Entsprechend kreisen die in der Ausstellung gezeigten Werke um drei zentrale Themenfelder: um Architektur- und Gedächtnislandschaften, die als Träger und Vermittler von Geschichte auftreten und zugleich Ausdrucksformen der Psyche vergangener Generationen sind; um die Gedächtnismedien Fotografie und Film sowie um traumatische Geschichtsmomente, die in unterschiedlichen Formen immer wieder in das Gegenwartsbewusstsein vordringen. Die spezifischen Perspektiven der Künstlerinnen und Künstler, die in der Ausstellung fotografisch, filmisch, zeichnerisch ebenso wie skulptural und räumlich-szenografisch umgesetzt sind, ermöglichen dabei einen kulturell differenzierten Blick auf die Psychologie von Geschichte und Erinnerung.
Yael Bartana (*1970 in Kfar Yehezkel, lebt und arbeitet in Tel Aviv und Amsterdam) setzt sich in ihren Filmen mit dem politischen Alltag ihres Heimatlandes und dessen kultureller, religiöser und nationaler Identität auseinander. Das Video Trembling Time (2001) dokumentiert eine spezielle Phase des jährlich in Israel auf staatliche Verordnung hin stattfindenden Gedenktags, an dem an die für die Nation gefallenen Soldaten erinnert wird. Von einer Brücke über einer vierspurigen Hauptstraße in Tel Aviv fokussiert Bartana jenen Moment, in dem alle Sirenen des Landes ertönen und der Alltagsverkehr zum Stillstand gebracht wird. Es entsteht ein mythischer Zeitraum der Erinnerung, der jedoch wie eine unentrinnbare, kafkaeske Verordnung erscheint.
────────────────
- **Aufgabe A**
Beantworte zum Text über die Ausstellung diese Fragen:
(i) Um wie viele zentrale Themenfelder kreisen die gezeigten Werke?
(ii) Aus welchem Jahr stammt das Video Trembling Time?
(iii) Von wo aus zeigt Bartana den Moment, in dem die Sirenen ertönen?
Der Text und die Datenzeilen stammen aus verschiedenen Quellen.
────────────────
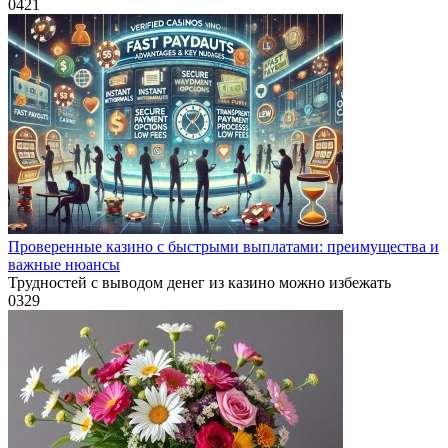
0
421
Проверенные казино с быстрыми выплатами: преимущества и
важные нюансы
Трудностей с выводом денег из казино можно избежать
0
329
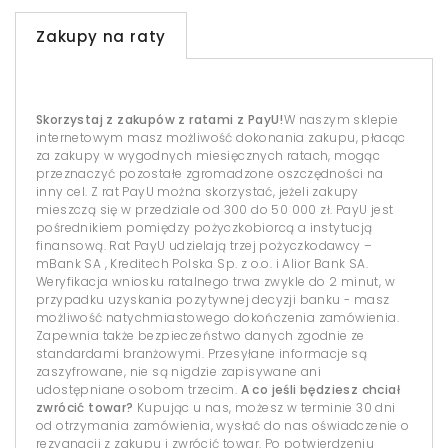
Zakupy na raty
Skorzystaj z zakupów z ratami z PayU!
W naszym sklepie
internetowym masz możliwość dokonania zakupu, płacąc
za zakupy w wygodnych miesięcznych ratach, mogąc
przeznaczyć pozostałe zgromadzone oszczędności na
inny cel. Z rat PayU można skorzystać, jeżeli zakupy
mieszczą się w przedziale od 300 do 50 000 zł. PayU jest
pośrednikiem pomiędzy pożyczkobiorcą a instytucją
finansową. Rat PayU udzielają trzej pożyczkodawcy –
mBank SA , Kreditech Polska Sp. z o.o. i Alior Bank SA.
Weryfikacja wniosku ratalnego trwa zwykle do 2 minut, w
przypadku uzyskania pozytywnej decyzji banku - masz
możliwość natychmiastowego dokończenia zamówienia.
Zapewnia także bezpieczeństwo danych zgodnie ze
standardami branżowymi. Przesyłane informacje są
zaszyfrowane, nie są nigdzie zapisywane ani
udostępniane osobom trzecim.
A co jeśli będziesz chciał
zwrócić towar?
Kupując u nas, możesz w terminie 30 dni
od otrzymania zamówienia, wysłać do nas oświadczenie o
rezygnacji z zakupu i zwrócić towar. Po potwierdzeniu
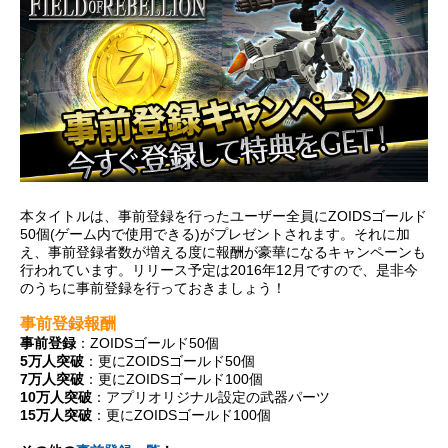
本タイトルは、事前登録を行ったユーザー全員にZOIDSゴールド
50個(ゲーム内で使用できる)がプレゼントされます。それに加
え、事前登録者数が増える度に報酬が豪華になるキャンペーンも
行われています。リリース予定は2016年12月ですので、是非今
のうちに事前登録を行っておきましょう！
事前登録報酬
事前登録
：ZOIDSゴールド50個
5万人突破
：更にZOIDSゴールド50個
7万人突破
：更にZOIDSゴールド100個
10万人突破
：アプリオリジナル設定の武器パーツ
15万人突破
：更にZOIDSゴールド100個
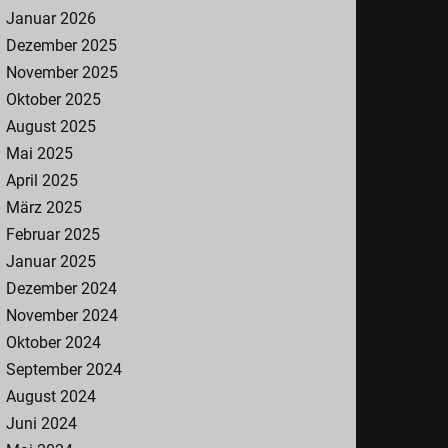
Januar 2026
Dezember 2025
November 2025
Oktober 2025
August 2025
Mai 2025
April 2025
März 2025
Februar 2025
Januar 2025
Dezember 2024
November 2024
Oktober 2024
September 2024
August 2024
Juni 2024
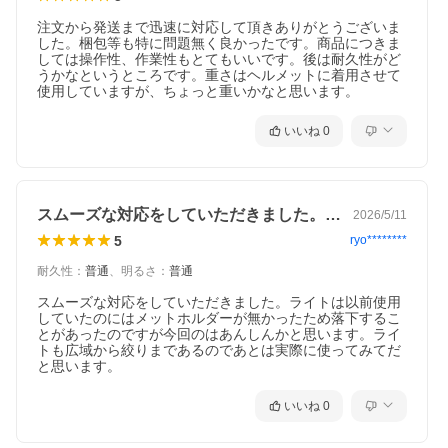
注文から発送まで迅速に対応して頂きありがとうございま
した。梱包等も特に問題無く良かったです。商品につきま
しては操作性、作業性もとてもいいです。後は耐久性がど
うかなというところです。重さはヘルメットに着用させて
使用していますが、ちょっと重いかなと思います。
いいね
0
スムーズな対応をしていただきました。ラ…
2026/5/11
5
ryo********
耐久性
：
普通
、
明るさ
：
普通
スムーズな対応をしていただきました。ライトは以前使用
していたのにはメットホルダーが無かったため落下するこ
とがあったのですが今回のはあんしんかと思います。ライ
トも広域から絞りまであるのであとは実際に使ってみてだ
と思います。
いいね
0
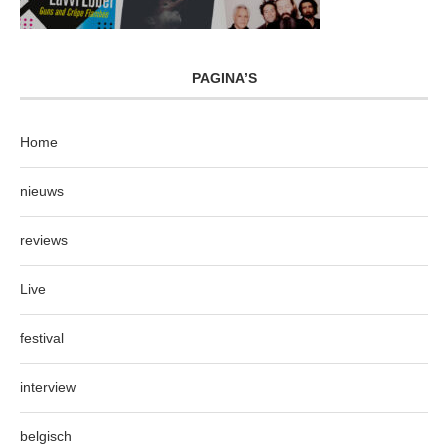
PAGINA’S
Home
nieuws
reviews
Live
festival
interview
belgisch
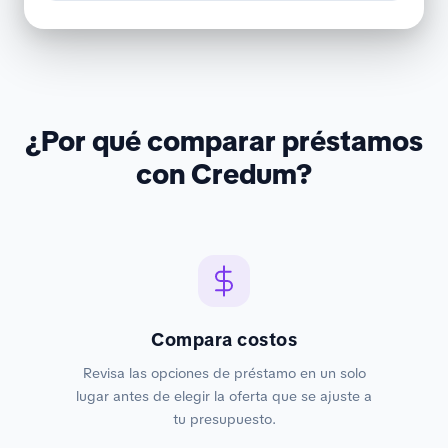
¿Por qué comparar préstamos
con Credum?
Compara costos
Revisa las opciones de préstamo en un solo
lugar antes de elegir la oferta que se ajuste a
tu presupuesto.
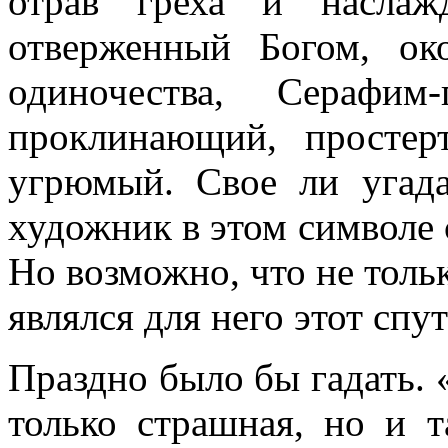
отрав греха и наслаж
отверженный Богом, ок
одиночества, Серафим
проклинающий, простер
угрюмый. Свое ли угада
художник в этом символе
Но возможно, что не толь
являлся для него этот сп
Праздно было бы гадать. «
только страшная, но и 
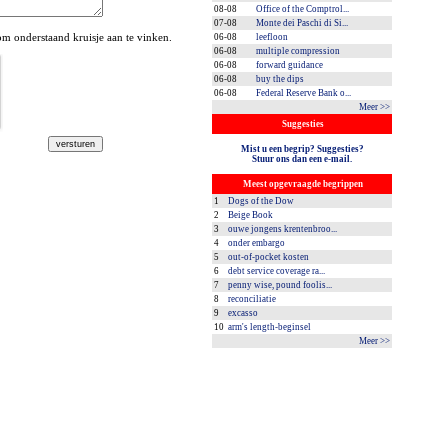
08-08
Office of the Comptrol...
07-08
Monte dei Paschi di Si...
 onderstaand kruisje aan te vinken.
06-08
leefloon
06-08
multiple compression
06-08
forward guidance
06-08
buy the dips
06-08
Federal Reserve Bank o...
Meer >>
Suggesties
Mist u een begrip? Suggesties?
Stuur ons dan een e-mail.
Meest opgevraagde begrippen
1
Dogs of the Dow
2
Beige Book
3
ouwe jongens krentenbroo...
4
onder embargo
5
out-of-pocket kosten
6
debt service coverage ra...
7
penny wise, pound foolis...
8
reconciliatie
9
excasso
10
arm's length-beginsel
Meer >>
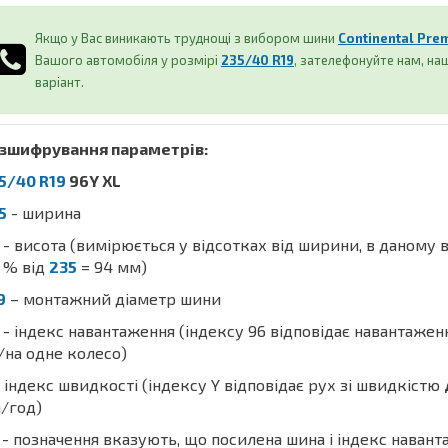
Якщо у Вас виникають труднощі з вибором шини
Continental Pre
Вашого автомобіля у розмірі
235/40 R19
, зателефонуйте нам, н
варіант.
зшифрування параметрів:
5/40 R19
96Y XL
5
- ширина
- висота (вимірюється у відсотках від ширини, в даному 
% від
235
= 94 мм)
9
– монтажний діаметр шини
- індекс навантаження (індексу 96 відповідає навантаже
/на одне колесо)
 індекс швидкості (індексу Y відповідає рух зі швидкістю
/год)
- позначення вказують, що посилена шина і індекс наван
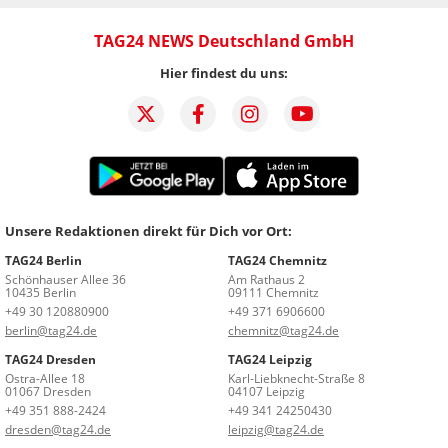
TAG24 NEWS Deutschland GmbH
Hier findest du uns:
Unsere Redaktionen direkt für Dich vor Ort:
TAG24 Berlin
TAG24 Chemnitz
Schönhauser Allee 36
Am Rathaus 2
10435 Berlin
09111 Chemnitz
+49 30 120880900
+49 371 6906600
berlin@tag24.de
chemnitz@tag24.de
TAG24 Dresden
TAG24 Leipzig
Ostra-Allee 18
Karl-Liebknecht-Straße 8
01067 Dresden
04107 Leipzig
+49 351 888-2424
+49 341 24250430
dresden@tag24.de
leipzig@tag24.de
────────────────
- **Aufgabe B**
Kopiere aus den Datenzeilen Wort für Wort den Abschnitt von der Zeile mit „qué comparar préstamos“ bis zur Zeile mit „только страшная, но и“, beide eingeschlossen. Lass die Bilder dabei weg.

- **Erwartete Lösung A**
(i) Um drei.
(ii) Aus dem Jahr 2001.
(iii) Von einer Brücke über einer vierspurigen Hauptstraße in Tel Aviv.

- **Erwartete Lösung B**
¿Por qué comparar préstamos
con Credum?
Compara costos
Revisa las opciones de préstamo en un solo
lugar antes de elegir la oferta que se ajuste a
tu presupuesto.
отрав греха и наслаж
отверженный Богом, ок
одиночества, Серафим
проклинающий, простер
угрюмый. Свое ли угада
художник в этом символе
Но возможно, что не толь
являлся для него этот сп
Праздно было бы гадать. «
только страшная, но и 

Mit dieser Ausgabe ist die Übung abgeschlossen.